Is the black anger correct -- and to what degree: totally?.., partly?
I'm just not sure where I land on this tarmac. It's indeed unfortunate that nobody of color was nominated the last two years. But that's just the last two years. It's commonplace for black actors to be nominated and sometimes win nowadays -- so it's not like it's never happening. (A few short years ago, 3 out of the 4 acting Oscar winners were black).
And yet only 2% of the Academy being black is clearly not enough (94% are white, 77% are male).
That's an issue, and it needs fixing.
Yet something about all the outrage over this feels "off" a bit, although my leftist impulses disincline me to say why. But I'll try, so look out:
I saw the Tony Rock paparazzi video piece on 'TMZ', and the way he delivers his "we bent over backwards for you white people... just *beep* all o' y'all!" is, frankly, typical of a common attitude from the America black population which views all whites and white establishment as not simply evil, undiluted racists but also as malevolent parents who are refusing to let the angry adolescent take the car out on Friday night, and using the plantation history as a grounds for their complaint.

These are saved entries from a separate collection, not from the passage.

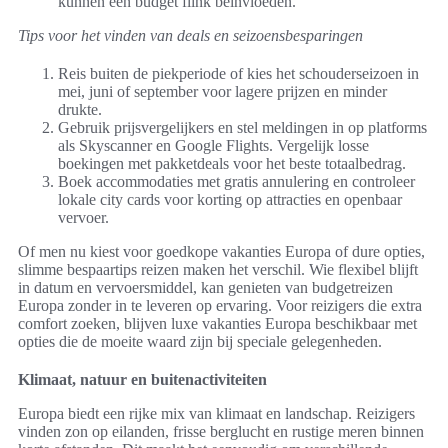
kunnen een budget flink beïnvloeden.
Tips voor het vinden van deals en seizoensbesparingen
Reis buiten de piekperiode of kies het schouderseizoen in
mei, juni of september voor lagere prijzen en minder
drukte.
Gebruik prijsvergelijkers en stel meldingen in op platforms
als Skyscanner en Google Flights. Vergelijk losse
boekingen met pakketdeals voor het beste totaalbedrag.
Boek accommodaties met gratis annulering en controleer
lokale city cards voor korting op attracties en openbaar
vervoer.
Of men nu kiest voor goedkope vakanties Europa of dure opties,
slimme bespaartips reizen maken het verschil. Wie flexibel blijft
in datum en vervoersmiddel, kan genieten van budgetreizen
Europa zonder in te leveren op ervaring. Voor reizigers die extra
comfort zoeken, blijven luxe vakanties Europa beschikbaar met
opties die de moeite waard zijn bij speciale gelegenheden.
Klimaat, natuur en buitenactiviteiten
Europa biedt een rijke mix van klimaat en landschap. Reizigers
vinden zon op eilanden, frisse berglucht en rustige meren binnen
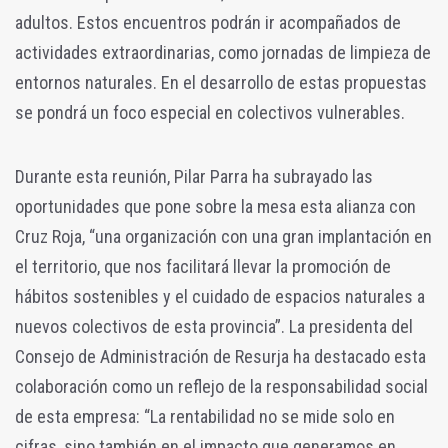
adultos. Estos encuentros podrán ir acompañados de
actividades extraordinarias, como jornadas de limpieza de
entornos naturales. En el desarrollo de estas propuestas
se pondrá un foco especial en colectivos vulnerables.
Durante esta reunión, Pilar Parra ha subrayado las
oportunidades que pone sobre la mesa esta alianza con
Cruz Roja, “una organización con una gran implantación en
el territorio, que nos facilitará llevar la promoción de
hábitos sostenibles y el cuidado de espacios naturales a
nuevos colectivos de esta provincia”. La presidenta del
Consejo de Administración de Resurja ha destacado esta
colaboración como un reflejo de la responsabilidad social
de esta empresa: “La rentabilidad no se mide solo en
cifras, sino también en el impacto que generamos en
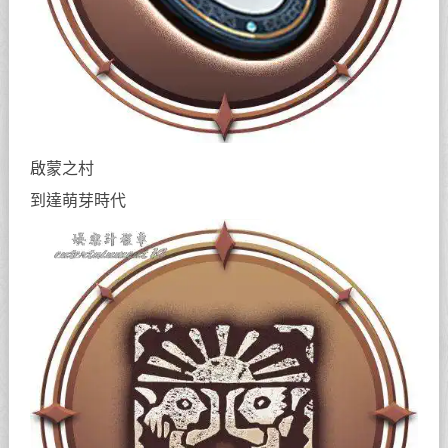
啟蒙之村
到達萌芽時代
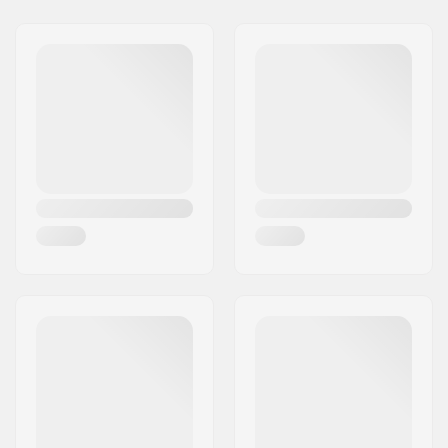
Forma:
5-dita
Dettagli:
Lavabile in lavatrice
Chiusura/Polsino:
Polsino in Neoprene
Attività:
Sci di Fondo, Skiroller
Membrana:
Gore-tex
Isolamento:
Windbreaker
Genere:
Uomo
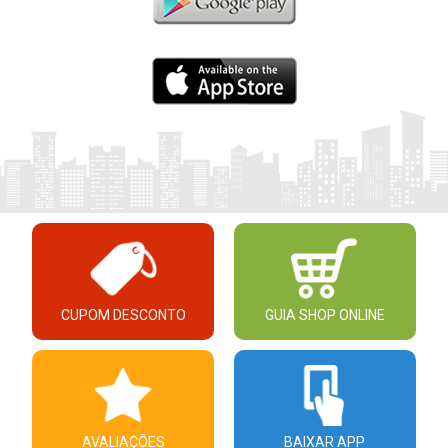
CUPOM DESCONTO
GUIA SHOP ONLINE
AVALIAÇÕES
BAIXAR APP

Not saying there's not a valid problem, but Jada's and Tony's "we don't need your approval!" would play a lot better with me if only it were true.
But they do. Incessantly. They just do.
Let's face it, a lengthy history of abuse nearly always results in a later pattern of self-absorption, whether it applies to the individual or a culture. Those scars go with the territory. And a number of black leaders have addressed the PTSD in the African American community, rage handed down from generation to generation such that that rage is no longer reliably connected to the original offense, and one is no longer always able to distinguish what qualifies as valid abuse and neglect in the present and what doesn't.
I'm not waving away the significance of 400 years of oppression. But as one of my black friends said snarkily after a lost weekend of binge-watching PEOPLE'S COURT reruns: "black people need a lot of attention."